(What is required)
Copy the listing below word for word, keeping each line as it stands.

Stored entries
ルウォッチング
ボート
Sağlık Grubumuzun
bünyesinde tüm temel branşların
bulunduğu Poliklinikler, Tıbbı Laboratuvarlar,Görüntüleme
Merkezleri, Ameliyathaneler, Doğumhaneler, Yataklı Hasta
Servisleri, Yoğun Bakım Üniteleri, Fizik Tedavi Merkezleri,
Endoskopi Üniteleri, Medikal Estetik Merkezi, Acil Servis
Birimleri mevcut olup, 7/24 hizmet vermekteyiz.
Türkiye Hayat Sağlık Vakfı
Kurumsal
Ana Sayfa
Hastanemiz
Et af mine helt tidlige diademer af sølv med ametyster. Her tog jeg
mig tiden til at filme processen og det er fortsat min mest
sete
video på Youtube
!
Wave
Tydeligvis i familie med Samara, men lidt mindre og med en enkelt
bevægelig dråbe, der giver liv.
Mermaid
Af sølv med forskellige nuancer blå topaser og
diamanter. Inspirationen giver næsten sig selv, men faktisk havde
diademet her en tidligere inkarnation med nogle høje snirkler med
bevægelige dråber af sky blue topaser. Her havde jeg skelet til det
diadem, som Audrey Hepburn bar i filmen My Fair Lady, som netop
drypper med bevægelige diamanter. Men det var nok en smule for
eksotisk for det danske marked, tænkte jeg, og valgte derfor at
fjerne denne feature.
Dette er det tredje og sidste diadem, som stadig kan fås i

(Completed task)
ルウォッチング
ボート
Sağlık Grubumuzun
bünyesinde tüm temel branşların
bulunduğu Poliklinikler, Tıbbı Laboratuvarlar,Görüntüleme
Merkezleri, Ameliyathaneler, Doğumhaneler, Yataklı Hasta
Servisleri, Yoğun Bakım Üniteleri, Fizik Tedavi Merkezleri,
Endoskopi Üniteleri, Medikal Estetik Merkezi, Acil Servis
Birimleri mevcut olup, 7/24 hizmet vermekteyiz.
Türkiye Hayat Sağlık Vakfı
Kurumsal
Ana Sayfa
Hastanemiz
Et af mine helt tidlige diademer af sølv med ametyster. Her tog jeg
mig tiden til at filme processen og det er fortsat min mest
sete
video på Youtube
!
Wave
Tydeligvis i familie med Samara, men lidt mindre og med en enkelt
bevægelig dråbe, der giver liv.
Mermaid
Af sølv med forskellige nuancer blå topaser og
diamanter. Inspirationen giver næsten sig selv, men faktisk havde
diademet her en tidligere inkarnation med nogle høje snirkler med
bevægelige dråber af sky blue topaser. Her havde jeg skelet til det
diadem, som Audrey Hepburn bar i filmen My Fair Lady, som netop
drypper med bevægelige diamanter. Men det var nok en smule for
eksotisk for det danske marked, tænkte jeg, og valgte derfor at
fjerne denne feature.
Dette er det tredje og sidste diadem, som stadig kan fås i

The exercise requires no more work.